Respect is the entire point, the nexus of name-passion.
Feminists want acclaim for their own accomplishments, not as extensions of someone else. They'll get it no matter the last name if we insist upon courtesy and respect for every individual in every circumstance. Titles are one small and perhaps superficial means to remind all present to recognize and honor others. The secondary results might be less inclination to vandalize others' property, cut in when in traffic, and dull sensitivity to politeness with public swearing.
As one of those earlier-wave feminists, I thought it dumb that tradition saw wives as
husband-extensions--and then I fell in love with someone I was proud to extend. More precisely, I was honored that this particular man wanted me to share his future, and delighted we could create our own family united under a single moniker. Suddenly it didn't bother me anymore that I would "lose" my name, because in marrying, I was entering a new phase, as a partner in a new enterprise, the adventure combining my husband and me.

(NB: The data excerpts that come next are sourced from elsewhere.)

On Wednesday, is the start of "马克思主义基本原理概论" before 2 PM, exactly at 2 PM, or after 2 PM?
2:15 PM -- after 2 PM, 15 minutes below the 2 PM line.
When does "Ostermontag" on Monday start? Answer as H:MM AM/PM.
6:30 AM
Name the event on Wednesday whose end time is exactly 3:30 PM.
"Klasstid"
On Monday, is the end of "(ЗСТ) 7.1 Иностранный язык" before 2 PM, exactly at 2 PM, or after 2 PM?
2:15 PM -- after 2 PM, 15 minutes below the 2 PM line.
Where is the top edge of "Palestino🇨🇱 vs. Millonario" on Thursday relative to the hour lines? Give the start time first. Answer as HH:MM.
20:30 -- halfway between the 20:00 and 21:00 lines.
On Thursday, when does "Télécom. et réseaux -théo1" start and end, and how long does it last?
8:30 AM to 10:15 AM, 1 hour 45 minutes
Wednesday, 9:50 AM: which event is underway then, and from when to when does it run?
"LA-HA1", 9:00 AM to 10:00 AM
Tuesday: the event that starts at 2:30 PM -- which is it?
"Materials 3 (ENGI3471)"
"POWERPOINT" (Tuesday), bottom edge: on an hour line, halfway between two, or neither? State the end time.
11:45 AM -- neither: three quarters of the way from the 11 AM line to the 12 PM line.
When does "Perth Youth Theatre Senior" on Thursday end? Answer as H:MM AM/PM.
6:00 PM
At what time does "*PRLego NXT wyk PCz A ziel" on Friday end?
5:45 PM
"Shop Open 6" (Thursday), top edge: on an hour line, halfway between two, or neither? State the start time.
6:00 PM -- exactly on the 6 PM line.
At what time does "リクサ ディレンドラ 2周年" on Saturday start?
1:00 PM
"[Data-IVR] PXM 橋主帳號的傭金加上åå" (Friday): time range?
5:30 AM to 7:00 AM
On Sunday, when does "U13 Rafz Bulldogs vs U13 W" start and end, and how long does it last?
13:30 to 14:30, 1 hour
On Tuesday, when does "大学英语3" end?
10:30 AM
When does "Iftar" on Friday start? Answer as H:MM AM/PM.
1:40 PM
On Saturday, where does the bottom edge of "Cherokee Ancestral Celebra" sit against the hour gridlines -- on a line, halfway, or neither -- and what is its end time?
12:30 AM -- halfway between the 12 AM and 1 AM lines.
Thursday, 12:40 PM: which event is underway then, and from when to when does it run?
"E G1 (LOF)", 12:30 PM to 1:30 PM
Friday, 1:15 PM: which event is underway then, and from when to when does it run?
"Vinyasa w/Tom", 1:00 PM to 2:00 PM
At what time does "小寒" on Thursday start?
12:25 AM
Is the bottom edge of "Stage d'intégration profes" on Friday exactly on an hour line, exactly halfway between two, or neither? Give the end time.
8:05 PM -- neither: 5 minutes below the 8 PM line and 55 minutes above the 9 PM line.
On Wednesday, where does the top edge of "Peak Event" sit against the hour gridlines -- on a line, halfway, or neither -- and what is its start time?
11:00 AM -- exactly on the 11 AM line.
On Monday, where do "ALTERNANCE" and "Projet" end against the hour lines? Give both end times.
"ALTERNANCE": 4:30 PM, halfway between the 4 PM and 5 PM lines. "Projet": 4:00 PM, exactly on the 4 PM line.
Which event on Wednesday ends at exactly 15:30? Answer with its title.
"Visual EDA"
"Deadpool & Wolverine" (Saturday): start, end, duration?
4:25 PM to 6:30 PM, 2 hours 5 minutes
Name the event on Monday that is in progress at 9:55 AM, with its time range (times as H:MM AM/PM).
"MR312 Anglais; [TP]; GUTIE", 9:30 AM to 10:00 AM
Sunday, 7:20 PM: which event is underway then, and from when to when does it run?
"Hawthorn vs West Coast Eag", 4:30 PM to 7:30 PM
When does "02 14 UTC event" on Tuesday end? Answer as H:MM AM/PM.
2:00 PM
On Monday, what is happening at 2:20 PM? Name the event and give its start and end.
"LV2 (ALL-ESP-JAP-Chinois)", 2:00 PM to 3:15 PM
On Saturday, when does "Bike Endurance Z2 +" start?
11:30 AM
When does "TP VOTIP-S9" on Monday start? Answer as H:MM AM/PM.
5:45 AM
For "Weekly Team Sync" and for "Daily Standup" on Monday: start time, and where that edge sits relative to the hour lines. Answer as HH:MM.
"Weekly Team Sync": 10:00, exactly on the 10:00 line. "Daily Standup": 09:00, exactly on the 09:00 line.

This is the key to what I believe is the value of marriage, and a couple sharing a single last name simply symbolizes it: the whole of the two individuals creates something that is different from, and better than, what each person can be alone.
Each individual deserves respect. But so does the entity of a family, the commitment of two people to each other. If that universal respect was restored, perhaps more people would guard and protect their marriages. And if problems arose, they might work to overcome them, rather than divorce, hurting so many others, and destroying the history and combination they've built.